World Tamil Movement
- Flag of the World Tamil Movement
- Formation: 1986
- Type: Civil rights law
- Headquarters: Scarborough, Toronto, Canada
- President: Sitha Sithampalam

= World Tamil Movement =

World Tamil Movement (abbreviated WTM) is a non-profit organization designated as a terrorist organization by Canada. The organization was created in 1986 and run by Canadians of ethnic Tamil heritage. Its president was Sitha Sithampalam until June 2008. The organisation has functioned as a community group that offers services such as translation, vocational training and a library for the Tamil population in Toronto, Ontario, Canada. It further organised cultural and sports leagues, and classes to help women and children integrate into the larger Canadian society. It was further involved in relief efforts for the 2004 Indian Ocean earthquake.
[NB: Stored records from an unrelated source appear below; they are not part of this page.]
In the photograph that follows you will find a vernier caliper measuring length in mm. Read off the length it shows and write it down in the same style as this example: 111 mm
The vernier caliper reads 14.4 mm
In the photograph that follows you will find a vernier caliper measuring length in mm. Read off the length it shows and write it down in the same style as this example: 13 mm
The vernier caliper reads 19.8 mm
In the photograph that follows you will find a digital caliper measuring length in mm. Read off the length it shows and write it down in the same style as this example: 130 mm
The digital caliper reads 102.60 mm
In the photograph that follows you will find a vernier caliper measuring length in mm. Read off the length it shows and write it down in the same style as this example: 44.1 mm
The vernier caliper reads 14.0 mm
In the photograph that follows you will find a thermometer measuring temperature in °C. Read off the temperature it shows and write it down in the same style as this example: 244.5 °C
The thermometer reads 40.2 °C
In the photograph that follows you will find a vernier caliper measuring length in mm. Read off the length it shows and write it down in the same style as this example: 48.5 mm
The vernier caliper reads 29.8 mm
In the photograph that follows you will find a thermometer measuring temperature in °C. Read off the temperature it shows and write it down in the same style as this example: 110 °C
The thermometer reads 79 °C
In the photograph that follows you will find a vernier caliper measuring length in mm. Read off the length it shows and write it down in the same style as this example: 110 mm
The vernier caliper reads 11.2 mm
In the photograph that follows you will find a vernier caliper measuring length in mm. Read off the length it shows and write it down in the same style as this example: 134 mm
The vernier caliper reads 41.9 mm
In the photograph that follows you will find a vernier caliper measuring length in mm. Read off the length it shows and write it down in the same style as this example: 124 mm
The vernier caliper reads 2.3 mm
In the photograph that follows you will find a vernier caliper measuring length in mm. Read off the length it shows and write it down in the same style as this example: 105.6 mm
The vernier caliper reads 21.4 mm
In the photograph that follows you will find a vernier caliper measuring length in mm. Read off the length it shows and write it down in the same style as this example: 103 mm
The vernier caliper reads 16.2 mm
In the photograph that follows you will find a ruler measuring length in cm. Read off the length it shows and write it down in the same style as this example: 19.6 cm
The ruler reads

It has also openly declared itself to share the politics of Sri Lankan Tamil nationalism, stating "It's no secret that the World Tamil Movement supports the right of the Tamil people to self-determination in the Northern and Eastern part of Sri Lanka. This is a political position – perhaps one that not everyone will agree with, but one that we are constitutionally entitled to hold."

==Investigation==
Since 2006, The World Tamil Movement has been accused by the Royal Canadian Mounted Police (RCMP) and the Government of Canada as being a front organization of Liberation Tigers of Tamil Eelam (LTTE). The group's Quebec and Ontario branches are currently under police investigation for allegedly raising money for Sri Lanka's Liberation Tigers of Tamil Eelam rebels, which was proscribed in Canada as a terrorist group in 2006 by the Conservative Government of Canada. In April 2006, five days after the federal government labeled the Liberation Tigers of Tamil Eelam (LTTE) a terrorist organization, police raided offices of the World Tamil Movement in Toronto and Scarborough, sealing the buildings and confiscating boxes of documents. The government and media outlets such as The National Post and CTV deemed the move coming in line with the United States and Britain who had previously designated the organisation as a terrorist organization.

The Royal Canadian Mounted Police (RCMP) accuses the World Tamil Movement of collecting "war taxes" from Canada's large ethnic Tamil community and funnelling the cash to the Tamil Tigers guerrillas in Sri Lanka. During the raid on WTM offices in April 2006, RCMP officers claimed to have found "pledge forms, receipts, ledger books and lists of contributors." The RCMP claimed it had "obtained lists of Tamil Canadians and the amounts they had donated, as well as pre-authorized bank payment forms; – Lists of businesses that had made donations in multiples of $10,000; – Plastic collection jars with the WTM and Tamil Tigers logos side by side; – Computer disks that police said suggests money flows from Montreal to Toronto, then to other countries", with one RCMP Corporal describing what they stated they found as "significant evidence of terrorist financing."

Sergeant John MacDonald, the lead investigator and a member of the RCMP-led Integrated National Security Enforcement Team, claims that "The World Tamil Movement acts as the de facto taxation arm of the Liberation Tigers of Tamil Eelam and utilizes collectors to collect funds from Canadian Tamils on an organized and systematic basis." He further claimed he found "a manual on missile design, tributes to Tamil Tigers "martyrs," large numbers of documents pertaining to LTTE cadres, operatives and activities" and photos suggesting the WTM encourages Tamil Canadian children to "develop a cult-like devotion and obedience" to the leader of the Tamil Tigers."

In April 2008, Conservative MP Art Hanger tabled a petition in the House of Commons containing what he claimed were "the signatures of more than 1,000 Canadians of Sri Lankan origin." It urged the government to "ensure adequate surveillance and prosecution of the LTTE's front organizations and bogus charities."

==Designation==
On June 16, 2008, the Government of Canada formally listed the World Tamil Movement as a "terrorist organization" under the Criminal Code. The World Tamil Movement, the Canadian Tamil Congress and the International Federation of Tamils condemned the move. Its vice president Velupillai Thangavelu refuted the state's allegations of extortion, arguing the RCMP had not prosecuted a single case. At the time of designation, no charges had been laid against the group or its members. Sithampalam characterised the listing as "the first step on a slippery slope, where all of our fundamental rights and freedoms can be eroded. We see the listing as a political move intended to silence a voice within the Tamil diaspora." Insisting that the organisation would fight the designation, their lawyer Marlyss Edwardh stated "This is not the conduct of a democracy where people are entitled to meet a challenge in a courtroom ... it's much more for them like the actions of a police state."